My left eye is blind and jogs like
a milky sparrow in its socket;
my nose is large and never flares
in anger, the front teeth, bucked,
but not in lechery—I sucked
my thumb until the age of twelve.
O my youth was happy and I was never lonely
though my friends called me “pig eye”
and the teachers thought me loony.

(When I bruised, my psyche kept intact:
I fell from horses, and once a cow but never
pigs—a neighbor lost a hand to a sow.)

But I had some fears:
the salesman of eyes,
his case was full of fishy baubles,
against black velvet, jeweled gore,
the great cocked hoof of a Belgian mare,
a nest of milk snakes by the water trough,
electric fences,
my uncle’s hounds,
the pump arm of an oil well,
the chop and whir of a combine in the sun.
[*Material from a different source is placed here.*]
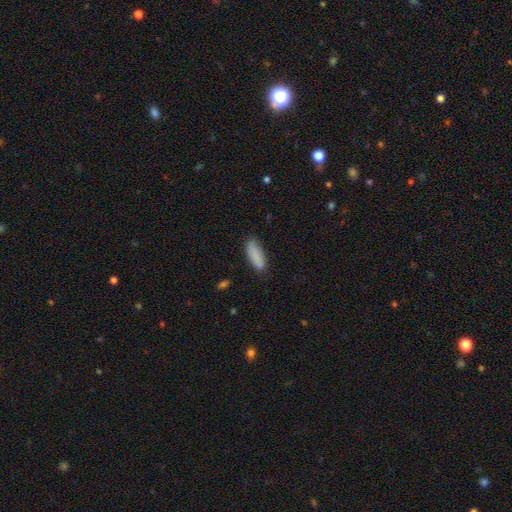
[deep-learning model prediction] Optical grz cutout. It shows a smooth galaxy with no disk features (88%) that is in between round and cigar-shaped (65%). Merging: none (79%).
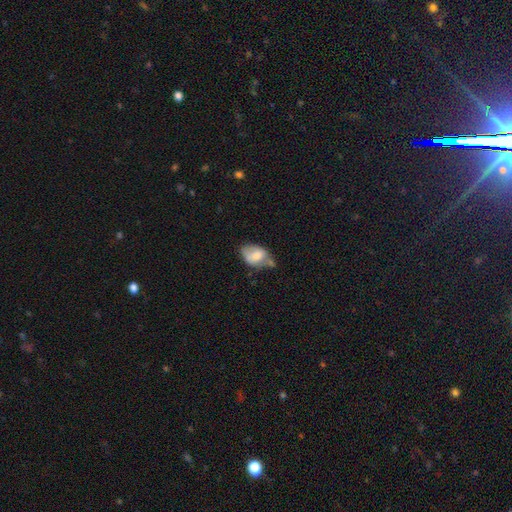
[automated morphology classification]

From my ancestors, the Swedes,
I suppose I inherit the love of rainy woods,
kegs of herring and neat whiskey—
I remember long nights of pinochle,
the bulge of Redman in my grandpa’s cheek;
the rug smelled of manure and kerosene.
They laughed loudly and didn’t speak for days.

(But on the other side, from the German Mennonites,
their rag-smoke prayers and porky daughters
I got intolerance, and aimless diligence.)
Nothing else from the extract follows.